# Task brief:
Take the entries below and print only the lines from the one with "nuclear positivity for" through the one with "cells show no", exactly as they stand, both ends included.

# Exercise inputs:
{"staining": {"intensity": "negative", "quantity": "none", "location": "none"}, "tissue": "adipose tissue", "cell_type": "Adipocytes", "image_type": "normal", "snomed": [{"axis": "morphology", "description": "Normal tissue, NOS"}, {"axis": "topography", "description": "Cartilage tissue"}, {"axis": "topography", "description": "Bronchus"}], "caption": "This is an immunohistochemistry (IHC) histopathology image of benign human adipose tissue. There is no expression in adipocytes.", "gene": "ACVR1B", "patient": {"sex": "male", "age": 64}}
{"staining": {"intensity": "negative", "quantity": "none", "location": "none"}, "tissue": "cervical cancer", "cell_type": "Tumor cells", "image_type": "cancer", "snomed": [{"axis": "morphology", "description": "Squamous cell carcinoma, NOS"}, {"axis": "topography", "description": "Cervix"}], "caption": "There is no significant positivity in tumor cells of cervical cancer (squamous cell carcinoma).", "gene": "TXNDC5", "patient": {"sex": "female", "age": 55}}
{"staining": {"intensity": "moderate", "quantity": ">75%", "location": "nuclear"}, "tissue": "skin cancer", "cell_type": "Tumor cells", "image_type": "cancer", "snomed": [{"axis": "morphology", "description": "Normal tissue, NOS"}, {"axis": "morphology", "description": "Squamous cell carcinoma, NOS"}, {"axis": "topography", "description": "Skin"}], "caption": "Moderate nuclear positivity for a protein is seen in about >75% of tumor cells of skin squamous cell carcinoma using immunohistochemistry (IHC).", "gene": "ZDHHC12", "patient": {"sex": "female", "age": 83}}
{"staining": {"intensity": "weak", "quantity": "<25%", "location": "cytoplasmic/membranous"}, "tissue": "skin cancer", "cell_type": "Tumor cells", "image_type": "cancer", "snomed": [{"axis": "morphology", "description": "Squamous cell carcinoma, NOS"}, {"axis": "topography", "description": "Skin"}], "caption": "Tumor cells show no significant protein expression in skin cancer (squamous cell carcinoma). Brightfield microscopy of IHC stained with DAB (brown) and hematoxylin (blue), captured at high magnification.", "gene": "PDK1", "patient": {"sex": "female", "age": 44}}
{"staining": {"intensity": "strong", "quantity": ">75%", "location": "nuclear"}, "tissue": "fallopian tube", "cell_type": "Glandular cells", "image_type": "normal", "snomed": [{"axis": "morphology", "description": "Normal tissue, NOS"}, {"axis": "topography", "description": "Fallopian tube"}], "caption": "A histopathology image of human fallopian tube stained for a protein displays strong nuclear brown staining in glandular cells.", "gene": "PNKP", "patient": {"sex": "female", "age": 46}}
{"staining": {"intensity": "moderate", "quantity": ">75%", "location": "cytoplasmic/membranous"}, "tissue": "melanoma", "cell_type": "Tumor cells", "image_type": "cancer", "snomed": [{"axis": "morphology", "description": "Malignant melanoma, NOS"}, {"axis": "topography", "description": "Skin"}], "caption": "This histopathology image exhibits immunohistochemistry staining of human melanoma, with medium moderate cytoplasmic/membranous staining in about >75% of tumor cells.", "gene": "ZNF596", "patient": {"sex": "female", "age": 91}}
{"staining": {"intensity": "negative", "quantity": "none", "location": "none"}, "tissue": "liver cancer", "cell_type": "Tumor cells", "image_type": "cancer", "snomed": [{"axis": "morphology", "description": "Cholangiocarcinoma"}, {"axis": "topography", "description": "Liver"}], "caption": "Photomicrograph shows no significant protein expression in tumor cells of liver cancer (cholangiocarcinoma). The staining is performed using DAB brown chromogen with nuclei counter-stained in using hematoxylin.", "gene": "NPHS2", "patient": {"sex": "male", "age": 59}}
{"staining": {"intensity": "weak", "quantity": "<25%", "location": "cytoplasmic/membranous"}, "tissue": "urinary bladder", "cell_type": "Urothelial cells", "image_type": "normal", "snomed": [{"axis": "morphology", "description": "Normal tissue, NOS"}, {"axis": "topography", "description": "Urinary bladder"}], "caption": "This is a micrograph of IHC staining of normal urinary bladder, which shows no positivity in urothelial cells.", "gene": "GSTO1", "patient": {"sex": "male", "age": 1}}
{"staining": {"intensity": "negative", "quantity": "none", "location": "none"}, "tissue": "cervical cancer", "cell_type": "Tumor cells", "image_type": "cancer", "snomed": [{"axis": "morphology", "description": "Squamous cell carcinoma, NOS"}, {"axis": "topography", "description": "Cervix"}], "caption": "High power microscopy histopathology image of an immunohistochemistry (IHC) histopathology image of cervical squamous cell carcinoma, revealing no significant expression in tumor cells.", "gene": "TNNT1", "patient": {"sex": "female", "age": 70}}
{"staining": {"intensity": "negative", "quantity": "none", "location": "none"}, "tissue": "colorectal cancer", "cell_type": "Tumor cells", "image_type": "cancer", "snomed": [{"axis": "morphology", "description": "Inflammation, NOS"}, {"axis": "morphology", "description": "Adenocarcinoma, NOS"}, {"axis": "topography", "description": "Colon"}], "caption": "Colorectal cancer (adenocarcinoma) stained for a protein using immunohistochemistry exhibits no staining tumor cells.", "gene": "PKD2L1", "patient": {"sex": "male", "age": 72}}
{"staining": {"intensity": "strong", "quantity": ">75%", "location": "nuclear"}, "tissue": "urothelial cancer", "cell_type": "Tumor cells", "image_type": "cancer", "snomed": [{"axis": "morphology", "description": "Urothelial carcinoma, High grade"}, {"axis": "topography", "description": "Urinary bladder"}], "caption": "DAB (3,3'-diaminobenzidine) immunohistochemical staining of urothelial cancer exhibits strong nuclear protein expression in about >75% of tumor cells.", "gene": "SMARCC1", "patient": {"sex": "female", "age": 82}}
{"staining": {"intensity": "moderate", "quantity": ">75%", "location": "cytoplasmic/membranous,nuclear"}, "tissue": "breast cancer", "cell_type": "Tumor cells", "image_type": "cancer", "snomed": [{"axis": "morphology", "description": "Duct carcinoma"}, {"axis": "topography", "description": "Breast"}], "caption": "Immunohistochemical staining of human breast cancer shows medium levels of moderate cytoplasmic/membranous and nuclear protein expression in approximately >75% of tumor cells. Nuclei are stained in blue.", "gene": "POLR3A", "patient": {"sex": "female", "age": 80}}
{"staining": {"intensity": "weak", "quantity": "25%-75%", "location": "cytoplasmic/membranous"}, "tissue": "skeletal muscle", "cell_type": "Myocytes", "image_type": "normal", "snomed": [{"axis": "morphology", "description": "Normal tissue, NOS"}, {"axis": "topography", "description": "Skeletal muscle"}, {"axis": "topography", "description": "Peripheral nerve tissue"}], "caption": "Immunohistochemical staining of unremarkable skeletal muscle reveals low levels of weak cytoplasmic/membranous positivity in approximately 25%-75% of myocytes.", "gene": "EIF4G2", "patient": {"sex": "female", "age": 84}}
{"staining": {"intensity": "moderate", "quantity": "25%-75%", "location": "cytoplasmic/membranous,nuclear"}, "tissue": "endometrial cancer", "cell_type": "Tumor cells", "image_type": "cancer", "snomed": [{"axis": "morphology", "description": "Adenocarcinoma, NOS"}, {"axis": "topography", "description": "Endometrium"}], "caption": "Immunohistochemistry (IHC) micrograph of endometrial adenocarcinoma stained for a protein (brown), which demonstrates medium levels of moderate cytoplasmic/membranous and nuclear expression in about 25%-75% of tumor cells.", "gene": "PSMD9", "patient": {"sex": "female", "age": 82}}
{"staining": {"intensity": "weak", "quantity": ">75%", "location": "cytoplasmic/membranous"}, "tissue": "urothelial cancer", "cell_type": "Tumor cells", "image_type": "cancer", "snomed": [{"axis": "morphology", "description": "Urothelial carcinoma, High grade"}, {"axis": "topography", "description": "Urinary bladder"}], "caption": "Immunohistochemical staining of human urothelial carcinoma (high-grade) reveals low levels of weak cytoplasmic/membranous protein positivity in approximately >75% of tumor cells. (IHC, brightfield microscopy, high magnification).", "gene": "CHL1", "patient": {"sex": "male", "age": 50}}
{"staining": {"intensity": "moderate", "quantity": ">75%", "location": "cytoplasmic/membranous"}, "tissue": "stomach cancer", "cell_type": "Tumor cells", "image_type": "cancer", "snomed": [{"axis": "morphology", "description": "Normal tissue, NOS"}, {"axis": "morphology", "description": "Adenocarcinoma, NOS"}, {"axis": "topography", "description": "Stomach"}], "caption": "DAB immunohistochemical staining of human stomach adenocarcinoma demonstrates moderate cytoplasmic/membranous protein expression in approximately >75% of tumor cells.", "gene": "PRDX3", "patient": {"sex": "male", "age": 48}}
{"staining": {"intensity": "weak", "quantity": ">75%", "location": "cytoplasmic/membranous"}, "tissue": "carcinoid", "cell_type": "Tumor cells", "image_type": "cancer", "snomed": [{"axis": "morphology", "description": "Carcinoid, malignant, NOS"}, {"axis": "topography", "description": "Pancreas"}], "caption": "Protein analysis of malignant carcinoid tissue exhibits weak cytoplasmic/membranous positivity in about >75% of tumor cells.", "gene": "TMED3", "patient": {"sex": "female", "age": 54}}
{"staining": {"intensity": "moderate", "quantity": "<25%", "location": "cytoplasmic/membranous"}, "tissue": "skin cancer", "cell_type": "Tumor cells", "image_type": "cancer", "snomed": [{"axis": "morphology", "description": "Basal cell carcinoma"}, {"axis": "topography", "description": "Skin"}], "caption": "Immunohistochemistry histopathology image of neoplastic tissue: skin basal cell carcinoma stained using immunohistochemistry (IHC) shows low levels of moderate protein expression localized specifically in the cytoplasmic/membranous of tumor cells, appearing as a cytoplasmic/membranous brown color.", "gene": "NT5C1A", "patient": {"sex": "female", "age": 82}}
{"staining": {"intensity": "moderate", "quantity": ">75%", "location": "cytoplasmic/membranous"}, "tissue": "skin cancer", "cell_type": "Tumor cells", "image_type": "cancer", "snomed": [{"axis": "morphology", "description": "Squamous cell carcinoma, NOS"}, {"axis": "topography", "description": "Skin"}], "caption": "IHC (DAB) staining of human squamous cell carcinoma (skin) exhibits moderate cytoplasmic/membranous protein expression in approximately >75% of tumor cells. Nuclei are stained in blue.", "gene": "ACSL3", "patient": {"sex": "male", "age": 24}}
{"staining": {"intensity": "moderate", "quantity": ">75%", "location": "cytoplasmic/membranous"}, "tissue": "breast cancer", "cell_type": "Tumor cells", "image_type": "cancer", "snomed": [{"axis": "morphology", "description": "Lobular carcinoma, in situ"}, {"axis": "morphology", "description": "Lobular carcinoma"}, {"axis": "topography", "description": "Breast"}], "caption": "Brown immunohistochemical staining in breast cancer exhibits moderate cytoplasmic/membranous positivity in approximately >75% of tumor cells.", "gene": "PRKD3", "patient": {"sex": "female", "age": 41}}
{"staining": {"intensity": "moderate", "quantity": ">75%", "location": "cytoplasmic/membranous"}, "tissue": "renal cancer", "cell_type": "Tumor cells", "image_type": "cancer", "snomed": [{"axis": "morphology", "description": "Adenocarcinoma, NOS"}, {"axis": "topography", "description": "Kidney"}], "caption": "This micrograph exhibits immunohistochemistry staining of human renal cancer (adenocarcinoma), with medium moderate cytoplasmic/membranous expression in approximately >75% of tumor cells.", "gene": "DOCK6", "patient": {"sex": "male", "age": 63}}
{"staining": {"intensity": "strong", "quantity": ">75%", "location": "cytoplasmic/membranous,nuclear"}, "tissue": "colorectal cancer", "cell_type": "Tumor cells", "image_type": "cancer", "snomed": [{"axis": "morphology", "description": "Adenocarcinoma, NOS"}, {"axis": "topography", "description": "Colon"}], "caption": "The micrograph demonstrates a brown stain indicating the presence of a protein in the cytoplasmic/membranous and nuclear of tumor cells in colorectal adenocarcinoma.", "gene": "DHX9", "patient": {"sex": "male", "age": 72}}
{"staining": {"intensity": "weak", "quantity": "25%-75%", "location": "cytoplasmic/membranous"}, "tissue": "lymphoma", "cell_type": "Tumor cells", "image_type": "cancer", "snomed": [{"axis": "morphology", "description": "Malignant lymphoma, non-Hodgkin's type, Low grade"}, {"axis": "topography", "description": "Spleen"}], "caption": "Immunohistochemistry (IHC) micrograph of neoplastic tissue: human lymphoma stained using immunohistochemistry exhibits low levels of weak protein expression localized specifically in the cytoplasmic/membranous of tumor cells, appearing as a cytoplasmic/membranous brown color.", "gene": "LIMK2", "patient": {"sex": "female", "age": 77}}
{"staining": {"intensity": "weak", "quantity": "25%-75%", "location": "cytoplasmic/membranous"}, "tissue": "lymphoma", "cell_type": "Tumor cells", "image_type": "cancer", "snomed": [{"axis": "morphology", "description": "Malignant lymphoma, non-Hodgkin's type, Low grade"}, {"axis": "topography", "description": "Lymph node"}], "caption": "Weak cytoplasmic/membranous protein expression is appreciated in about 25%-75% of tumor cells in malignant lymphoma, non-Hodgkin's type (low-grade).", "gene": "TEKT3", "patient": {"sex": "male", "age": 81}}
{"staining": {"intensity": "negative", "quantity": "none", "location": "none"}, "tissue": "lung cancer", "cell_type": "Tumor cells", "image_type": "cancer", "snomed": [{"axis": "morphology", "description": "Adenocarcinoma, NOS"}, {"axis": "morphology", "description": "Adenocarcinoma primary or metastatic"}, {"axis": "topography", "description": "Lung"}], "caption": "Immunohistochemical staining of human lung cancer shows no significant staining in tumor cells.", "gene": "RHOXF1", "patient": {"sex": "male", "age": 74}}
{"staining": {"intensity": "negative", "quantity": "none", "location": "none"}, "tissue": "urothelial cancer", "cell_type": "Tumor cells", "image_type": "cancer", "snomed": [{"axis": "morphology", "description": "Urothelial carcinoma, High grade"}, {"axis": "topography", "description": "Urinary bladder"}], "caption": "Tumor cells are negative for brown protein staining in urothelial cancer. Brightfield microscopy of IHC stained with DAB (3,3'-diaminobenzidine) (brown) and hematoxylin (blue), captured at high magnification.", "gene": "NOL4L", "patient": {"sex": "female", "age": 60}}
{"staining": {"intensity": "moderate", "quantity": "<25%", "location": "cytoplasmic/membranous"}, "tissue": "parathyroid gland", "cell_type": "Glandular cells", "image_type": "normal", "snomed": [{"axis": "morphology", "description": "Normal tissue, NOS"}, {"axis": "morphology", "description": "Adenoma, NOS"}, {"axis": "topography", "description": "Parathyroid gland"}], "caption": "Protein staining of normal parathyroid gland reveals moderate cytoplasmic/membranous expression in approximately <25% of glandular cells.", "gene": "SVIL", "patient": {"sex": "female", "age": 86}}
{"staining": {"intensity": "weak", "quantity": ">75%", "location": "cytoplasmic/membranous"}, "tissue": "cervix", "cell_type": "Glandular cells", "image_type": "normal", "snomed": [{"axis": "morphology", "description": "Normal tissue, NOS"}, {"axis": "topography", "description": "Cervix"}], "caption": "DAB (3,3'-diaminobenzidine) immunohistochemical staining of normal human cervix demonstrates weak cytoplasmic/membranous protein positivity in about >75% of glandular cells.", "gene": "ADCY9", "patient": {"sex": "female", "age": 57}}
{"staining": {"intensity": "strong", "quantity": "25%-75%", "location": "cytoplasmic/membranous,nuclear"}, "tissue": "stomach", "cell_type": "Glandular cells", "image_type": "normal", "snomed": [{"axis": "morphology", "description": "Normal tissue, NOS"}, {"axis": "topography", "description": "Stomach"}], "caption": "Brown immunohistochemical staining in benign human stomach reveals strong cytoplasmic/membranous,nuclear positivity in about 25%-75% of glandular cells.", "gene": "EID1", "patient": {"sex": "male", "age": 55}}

# Solution to this exercise:
{"staining": {"intensity": "moderate", "quantity": ">75%", "location": "nuclear"}, "tissue": "skin cancer", "cell_type": "Tumor cells", "image_type": "cancer", "snomed": [{"axis": "morphology", "description": "Normal tissue, NOS"}, {"axis": "morphology", "description": "Squamous cell carcinoma, NOS"}, {"axis": "topography", "description": "Skin"}], "caption": "Moderate nuclear positivity for a protein is seen in about >75% of tumor cells of skin squamous cell carcinoma using immunohistochemistry (IHC).", "gene": "ZDHHC12", "patient": {"sex": "female", "age": 83}}
{"staining": {"intensity": "weak", "quantity": "<25%", "location": "cytoplasmic/membranous"}, "tissue": "skin cancer", "cell_type": "Tumor cells", "image_type": "cancer", "snomed": [{"axis": "morphology", "description": "Squamous cell carcinoma, NOS"}, {"axis": "topography", "description": "Skin"}], "caption": "Tumor cells show no significant protein expression in skin cancer (squamous cell carcinoma). Brightfield microscopy of IHC stained with DAB (brown) and hematoxylin (blue), captured at high magnification.", "gene": "PDK1", "patient": {"sex": "female", "age": 44}}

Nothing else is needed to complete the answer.